Task instructions:
Please count the lines in the listing below that contain the string "external", matching case exactly, and give only the number.

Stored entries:
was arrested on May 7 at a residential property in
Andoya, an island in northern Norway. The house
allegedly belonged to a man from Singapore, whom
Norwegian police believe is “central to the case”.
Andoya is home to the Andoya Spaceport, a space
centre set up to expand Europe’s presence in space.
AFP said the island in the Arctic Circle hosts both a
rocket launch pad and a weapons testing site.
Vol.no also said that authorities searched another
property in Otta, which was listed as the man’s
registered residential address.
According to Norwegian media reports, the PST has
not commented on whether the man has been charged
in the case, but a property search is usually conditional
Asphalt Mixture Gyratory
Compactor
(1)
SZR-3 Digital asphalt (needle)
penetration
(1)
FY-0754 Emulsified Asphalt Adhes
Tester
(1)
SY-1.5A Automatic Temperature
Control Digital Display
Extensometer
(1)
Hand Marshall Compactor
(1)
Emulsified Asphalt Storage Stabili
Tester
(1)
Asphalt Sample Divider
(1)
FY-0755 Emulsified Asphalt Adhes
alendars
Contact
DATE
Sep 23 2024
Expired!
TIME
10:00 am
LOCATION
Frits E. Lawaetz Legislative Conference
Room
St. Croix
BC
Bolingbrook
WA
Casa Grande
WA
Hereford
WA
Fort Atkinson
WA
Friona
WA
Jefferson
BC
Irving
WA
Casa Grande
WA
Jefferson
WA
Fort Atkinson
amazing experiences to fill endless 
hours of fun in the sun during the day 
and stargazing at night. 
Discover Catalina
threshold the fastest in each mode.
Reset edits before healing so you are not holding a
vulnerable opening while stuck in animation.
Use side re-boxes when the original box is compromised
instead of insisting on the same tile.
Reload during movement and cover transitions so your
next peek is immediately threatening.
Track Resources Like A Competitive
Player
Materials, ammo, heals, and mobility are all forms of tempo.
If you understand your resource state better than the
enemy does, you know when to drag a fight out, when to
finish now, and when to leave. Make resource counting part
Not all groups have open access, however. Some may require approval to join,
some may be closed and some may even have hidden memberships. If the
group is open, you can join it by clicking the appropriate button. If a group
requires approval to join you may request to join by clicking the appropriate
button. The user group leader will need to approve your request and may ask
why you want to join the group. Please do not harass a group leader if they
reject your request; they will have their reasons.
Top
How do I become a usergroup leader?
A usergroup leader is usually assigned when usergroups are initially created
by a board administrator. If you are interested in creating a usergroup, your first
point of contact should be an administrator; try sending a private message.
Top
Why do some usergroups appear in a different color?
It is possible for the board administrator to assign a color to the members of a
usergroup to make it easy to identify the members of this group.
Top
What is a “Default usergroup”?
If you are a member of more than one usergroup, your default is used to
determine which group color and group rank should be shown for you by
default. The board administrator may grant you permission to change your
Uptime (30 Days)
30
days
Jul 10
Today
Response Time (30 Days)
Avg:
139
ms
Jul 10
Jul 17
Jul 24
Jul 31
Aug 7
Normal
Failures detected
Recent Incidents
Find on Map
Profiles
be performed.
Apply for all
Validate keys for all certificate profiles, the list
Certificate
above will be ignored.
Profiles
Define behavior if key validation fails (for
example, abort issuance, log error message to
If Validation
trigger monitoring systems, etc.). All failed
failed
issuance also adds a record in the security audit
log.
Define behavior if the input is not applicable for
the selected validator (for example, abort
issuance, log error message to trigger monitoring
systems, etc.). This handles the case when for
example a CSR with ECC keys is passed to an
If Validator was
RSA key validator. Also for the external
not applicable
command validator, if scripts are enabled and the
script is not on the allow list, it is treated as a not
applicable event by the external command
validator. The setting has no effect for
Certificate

Task result:
2